> _DOCUMENT PASSAGE_:
Tevet/Shevat 5777

Call 206-567-9414 for event details or see our online calendar here.

January 2017

  • 7 JLC
  • 21 Havdalah Potluck with Jamal Rahman
  • 23 Music of Remembrance Concert
  • 28 JLC
  • 30 Super Supper


  • 4 Jordan Palmer’s Bar Mitzvah
  • 11 Tu B’Shevat
  • 25 JLC
  • 27 Super Supper


Two of us sadly lost their mothers in December.  Jill Onewein’s mother passed away here at 100 years of age, and Sue Steindorf’s mother died in California after a long illness.  Both Jill and Sue worked very hard to be sure that their mothers were well cared for and gave them much love, support, and thoughtfulness.  Our deep condolences to you both, and may memories of your mothers be sources of wisdom and blessings to you.

Mazal Tov to Mel Leiman on the celebration of his 90th birthday!  Mel, in his kindness, idealism, optimism, and scholarship is a model for all of us.


Saturday, January  21 at 5:45 p.m. at The Dayaalu Center 159 Wyatt Way NE, Bainbridge Island

This month’s Havdalah Potluck  is at Dayaalu (thank you, Sue). Jamal Rahman, one of the Interfaith Amigos, is coming to speak. 

Amigos ICS-2

Here is a link to some info about Jamal Rahman – http://www.jamalrahman.com/interfaithamigos.html


Paul, Savannah and Gabe Travis recently returned from 2 weeks in the west central state of Maharashtra, India. Ironically, Savannah (who has studied both Hindi and Bollywood dance) was only able to spend a week there — because her final exams went later. During that time, Gabe and Paul spent time with Paul’s work colleagues in Pune.

The three spent some time exploring Pune, Lonavala, Alibag, and Mumbai. On their last night, Friday, they were able to catch part of the Kenesseth Eliyahoo Synagogue Shabbat Service — wherein Savannah had to sit in a separate section, screened off for the women. This is part of their culture, among other areas of gender segregation.

> _TASK SET_:
a) Summarize the Tevet/Shevat 5777 page in two sentences.
b) Write the next part of the Tevet/Shevat 5777 page, picking up after its last sentence.

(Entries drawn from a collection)
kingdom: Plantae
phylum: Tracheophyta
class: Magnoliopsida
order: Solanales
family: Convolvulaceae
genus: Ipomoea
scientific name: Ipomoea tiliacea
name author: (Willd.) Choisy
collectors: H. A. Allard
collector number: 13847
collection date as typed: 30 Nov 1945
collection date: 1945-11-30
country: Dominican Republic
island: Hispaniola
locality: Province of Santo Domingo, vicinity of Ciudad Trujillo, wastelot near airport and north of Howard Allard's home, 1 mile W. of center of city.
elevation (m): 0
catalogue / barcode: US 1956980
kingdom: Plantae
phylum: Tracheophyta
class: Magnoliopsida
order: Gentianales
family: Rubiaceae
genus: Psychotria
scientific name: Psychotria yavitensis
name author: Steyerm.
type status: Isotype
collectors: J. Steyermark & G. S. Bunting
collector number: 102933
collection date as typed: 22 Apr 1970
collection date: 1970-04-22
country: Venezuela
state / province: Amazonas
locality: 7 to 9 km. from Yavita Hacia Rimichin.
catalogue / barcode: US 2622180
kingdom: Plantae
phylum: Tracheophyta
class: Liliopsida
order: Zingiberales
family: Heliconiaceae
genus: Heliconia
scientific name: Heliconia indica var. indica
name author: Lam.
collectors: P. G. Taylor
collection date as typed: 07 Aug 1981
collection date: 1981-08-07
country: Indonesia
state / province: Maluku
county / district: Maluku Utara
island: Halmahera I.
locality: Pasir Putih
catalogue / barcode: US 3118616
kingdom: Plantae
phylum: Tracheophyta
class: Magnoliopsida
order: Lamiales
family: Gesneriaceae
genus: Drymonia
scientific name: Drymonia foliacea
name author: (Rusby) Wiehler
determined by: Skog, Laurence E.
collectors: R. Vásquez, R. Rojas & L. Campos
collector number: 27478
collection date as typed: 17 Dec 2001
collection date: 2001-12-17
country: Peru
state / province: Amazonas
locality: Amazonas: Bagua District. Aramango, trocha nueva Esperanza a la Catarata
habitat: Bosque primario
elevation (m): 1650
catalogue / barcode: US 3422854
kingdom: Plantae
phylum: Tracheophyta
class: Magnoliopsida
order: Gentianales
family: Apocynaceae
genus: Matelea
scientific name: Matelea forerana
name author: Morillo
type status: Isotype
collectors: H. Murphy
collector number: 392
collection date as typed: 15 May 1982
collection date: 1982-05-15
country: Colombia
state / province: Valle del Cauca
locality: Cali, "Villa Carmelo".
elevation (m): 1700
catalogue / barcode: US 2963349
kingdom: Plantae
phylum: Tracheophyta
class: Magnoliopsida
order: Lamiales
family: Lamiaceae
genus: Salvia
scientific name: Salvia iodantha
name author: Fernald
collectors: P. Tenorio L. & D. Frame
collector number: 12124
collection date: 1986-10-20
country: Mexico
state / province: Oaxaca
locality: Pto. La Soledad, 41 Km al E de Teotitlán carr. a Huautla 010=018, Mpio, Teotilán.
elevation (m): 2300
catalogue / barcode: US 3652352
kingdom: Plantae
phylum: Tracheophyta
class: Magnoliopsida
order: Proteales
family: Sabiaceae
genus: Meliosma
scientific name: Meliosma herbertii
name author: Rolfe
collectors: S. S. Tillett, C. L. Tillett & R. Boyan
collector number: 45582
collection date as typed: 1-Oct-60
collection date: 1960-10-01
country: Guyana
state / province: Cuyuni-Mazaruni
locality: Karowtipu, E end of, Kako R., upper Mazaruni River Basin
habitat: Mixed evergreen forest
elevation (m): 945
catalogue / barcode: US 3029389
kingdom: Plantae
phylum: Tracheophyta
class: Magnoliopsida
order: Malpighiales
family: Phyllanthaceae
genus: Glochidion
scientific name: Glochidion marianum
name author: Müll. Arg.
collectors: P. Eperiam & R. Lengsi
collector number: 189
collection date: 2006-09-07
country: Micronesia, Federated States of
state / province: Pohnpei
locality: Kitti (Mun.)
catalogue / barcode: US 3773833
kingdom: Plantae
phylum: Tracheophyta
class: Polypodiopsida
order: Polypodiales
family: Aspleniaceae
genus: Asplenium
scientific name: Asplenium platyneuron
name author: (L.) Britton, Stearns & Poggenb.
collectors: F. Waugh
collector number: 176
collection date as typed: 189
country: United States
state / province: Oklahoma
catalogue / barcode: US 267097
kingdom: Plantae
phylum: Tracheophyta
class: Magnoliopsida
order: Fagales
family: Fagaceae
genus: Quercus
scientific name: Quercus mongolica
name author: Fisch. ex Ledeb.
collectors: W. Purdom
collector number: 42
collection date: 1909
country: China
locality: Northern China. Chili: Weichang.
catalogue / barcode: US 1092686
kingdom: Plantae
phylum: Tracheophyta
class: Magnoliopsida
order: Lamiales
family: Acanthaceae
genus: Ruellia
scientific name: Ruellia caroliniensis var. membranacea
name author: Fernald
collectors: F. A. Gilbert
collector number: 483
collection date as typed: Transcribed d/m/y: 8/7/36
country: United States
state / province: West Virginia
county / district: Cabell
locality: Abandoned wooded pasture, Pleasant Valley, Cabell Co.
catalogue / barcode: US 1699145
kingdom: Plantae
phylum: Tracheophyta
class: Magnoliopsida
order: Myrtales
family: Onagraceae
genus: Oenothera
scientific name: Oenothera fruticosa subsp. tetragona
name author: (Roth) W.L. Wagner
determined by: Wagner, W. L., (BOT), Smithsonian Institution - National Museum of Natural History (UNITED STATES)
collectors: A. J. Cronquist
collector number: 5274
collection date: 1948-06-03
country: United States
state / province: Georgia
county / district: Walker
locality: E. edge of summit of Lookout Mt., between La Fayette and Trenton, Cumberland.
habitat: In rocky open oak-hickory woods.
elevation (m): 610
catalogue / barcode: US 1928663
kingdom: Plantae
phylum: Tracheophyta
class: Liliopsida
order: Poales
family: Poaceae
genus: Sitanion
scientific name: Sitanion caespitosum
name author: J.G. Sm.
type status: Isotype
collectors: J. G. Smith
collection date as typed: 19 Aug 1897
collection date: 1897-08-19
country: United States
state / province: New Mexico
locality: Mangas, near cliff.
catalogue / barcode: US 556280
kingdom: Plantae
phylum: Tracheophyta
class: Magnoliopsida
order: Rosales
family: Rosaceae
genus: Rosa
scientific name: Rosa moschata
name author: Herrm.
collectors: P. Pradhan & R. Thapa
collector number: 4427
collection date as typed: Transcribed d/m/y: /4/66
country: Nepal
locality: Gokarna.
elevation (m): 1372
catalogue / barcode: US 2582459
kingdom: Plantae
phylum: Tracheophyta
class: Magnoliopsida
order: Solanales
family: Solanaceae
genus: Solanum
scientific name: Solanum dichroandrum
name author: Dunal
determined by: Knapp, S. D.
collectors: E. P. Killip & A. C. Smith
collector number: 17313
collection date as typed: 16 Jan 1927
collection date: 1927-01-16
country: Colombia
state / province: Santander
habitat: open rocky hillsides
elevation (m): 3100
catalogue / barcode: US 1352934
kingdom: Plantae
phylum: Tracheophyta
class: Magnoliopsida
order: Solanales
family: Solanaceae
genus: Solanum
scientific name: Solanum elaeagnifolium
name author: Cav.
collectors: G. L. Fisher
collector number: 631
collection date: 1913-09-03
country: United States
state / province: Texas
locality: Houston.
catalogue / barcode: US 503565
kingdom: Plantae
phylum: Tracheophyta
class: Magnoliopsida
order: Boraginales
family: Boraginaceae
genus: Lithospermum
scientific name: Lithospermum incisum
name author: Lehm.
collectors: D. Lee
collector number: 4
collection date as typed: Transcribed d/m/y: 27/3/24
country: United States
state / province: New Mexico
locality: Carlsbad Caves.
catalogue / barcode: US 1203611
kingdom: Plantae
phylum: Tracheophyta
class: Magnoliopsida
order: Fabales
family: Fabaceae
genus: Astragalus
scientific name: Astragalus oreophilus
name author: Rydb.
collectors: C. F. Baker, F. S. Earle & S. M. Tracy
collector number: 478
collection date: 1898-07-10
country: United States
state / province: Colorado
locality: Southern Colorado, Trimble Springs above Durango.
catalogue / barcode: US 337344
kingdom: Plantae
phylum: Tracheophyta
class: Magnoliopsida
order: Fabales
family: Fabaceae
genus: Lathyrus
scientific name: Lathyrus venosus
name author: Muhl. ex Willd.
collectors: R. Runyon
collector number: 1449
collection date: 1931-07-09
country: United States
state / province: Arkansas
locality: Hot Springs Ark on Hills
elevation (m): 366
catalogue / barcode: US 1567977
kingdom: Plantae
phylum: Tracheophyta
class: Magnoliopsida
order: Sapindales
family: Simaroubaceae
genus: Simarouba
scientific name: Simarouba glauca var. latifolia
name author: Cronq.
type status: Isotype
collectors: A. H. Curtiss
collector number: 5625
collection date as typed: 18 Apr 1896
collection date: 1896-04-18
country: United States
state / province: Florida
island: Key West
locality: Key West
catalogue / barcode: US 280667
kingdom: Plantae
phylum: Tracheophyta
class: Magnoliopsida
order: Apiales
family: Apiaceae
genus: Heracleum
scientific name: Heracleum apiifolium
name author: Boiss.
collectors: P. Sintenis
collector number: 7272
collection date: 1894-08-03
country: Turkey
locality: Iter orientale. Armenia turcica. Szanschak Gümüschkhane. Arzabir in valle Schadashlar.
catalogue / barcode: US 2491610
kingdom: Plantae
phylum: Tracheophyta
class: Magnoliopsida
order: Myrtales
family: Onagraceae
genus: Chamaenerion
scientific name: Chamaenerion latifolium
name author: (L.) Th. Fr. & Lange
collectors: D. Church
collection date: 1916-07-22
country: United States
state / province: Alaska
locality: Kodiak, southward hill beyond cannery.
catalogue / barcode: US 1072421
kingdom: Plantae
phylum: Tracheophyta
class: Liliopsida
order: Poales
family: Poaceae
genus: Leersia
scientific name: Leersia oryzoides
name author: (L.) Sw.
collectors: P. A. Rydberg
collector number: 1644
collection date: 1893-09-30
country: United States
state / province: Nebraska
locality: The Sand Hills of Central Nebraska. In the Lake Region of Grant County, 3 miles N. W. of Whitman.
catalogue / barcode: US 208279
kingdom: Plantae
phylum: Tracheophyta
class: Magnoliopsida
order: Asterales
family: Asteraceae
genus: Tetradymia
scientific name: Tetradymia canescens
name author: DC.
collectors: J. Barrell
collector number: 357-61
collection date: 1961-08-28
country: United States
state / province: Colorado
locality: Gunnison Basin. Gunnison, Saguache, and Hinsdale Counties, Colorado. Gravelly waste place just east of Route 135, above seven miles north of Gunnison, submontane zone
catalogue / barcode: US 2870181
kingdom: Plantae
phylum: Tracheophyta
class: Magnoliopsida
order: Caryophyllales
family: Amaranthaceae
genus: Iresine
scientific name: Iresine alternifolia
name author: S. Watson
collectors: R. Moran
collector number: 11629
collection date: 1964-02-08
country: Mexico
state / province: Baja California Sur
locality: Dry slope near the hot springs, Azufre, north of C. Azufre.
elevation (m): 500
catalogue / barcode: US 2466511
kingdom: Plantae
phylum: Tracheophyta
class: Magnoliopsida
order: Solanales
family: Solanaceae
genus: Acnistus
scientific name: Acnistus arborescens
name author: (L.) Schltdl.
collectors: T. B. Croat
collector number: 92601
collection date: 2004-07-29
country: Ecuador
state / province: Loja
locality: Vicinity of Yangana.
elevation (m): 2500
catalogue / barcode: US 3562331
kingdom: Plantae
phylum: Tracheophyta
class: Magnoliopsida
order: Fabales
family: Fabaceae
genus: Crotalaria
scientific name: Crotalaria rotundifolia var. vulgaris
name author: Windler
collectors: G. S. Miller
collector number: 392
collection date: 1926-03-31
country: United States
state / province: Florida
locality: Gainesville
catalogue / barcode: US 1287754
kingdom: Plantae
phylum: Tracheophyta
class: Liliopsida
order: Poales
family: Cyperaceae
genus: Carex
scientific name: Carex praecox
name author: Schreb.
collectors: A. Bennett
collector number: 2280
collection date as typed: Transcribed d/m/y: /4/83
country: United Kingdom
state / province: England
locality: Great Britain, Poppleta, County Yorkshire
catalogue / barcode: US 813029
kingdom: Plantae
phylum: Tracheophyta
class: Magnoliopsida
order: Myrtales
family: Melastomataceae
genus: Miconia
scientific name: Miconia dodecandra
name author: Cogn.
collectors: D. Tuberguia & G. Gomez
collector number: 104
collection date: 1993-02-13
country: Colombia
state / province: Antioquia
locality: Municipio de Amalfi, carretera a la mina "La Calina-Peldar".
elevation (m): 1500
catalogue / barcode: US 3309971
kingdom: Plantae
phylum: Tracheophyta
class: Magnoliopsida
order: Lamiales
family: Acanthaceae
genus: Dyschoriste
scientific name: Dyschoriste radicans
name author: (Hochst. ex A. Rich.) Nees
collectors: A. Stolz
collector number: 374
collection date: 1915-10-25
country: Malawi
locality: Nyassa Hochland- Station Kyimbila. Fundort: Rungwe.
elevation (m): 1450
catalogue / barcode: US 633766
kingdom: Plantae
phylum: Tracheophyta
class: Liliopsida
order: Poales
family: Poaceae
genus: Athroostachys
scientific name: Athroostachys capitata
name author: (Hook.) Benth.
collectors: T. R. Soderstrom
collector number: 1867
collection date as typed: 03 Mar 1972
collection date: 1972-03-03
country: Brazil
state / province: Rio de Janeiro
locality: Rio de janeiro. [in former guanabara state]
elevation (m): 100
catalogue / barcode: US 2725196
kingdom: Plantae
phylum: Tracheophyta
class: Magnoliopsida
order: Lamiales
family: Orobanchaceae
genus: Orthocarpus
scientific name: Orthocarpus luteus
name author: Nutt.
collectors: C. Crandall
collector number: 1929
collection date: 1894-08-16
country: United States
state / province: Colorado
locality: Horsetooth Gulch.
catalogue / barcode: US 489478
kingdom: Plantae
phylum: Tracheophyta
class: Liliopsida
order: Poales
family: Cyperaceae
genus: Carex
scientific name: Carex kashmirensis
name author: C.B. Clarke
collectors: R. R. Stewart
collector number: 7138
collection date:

> _RESULTS IN ORDER_:
a) The Tevet/Shevat 5777 page lists community events, including a Havdalah Potluck with Jamal Rahman on January 21 at the Dayaalu Center and later dates such as Jordan Palmer's Bar Mitzvah and Tu B'Shevat. It also offers condolences to Jill Onewein and Sue Steindorf on the deaths of their mothers, congratulates Mel Leiman on his 90th birthday, and reports on Paul, Savannah and Gabe Travis's trip to Maharashtra, India.

b)
And for those of you asking “there are Jews in India?”, feel free peruse the history at https://www.jewishmag.com/162mag/jews_of_india/jews_of_india.htm.  [Note the interior photo of the Kenesseth Eliyahoo in the middle of the article.]

HAPPENING IN SEATTLE – Music of Remembrance

Free concert & highly recommended. You won’t be disappointed! Art from Ashes: International Holocaust Remembrance Day Concert. Spring Concert at Illsley Ball Nordstrom Recital Hall at Benaroya Hall. 

Monday, January 23, 2017 – 5:00pm

Music of Remembrance (MOR) presents a free community concert at Seattle’s Benaroya Hall to honor International Holocaust Remembrance Day. On January 27, 1945, Auschwitz-Birkenau, the largest Nazi death camp, was liberated by the Soviet army.

On Monday, January 23, 2017, Music of Remembrance (MOR) presents a community-wide free concert to honor this important moment in history, and commemorate International Holocaust Remembrance Day. The musical program features music from the Terezín and Vilna Ghettos, and works by composers whose lives were cut short by Nazi persecution: Hans Krása, Gideon Klein, Ilse Weber, Laszlo Weiner, and Dick Kattenburg. Featuring stellar instrumentalists drawn largely from the Seattle Symphony Orchestra, and some of the region’s finest vocal talents. MOR is a non-profit organization founded in 1998 by Artistic Director Mina Miller to remember the Holocaust through music. This concert is presented with generous support from Jack and Adina Almo.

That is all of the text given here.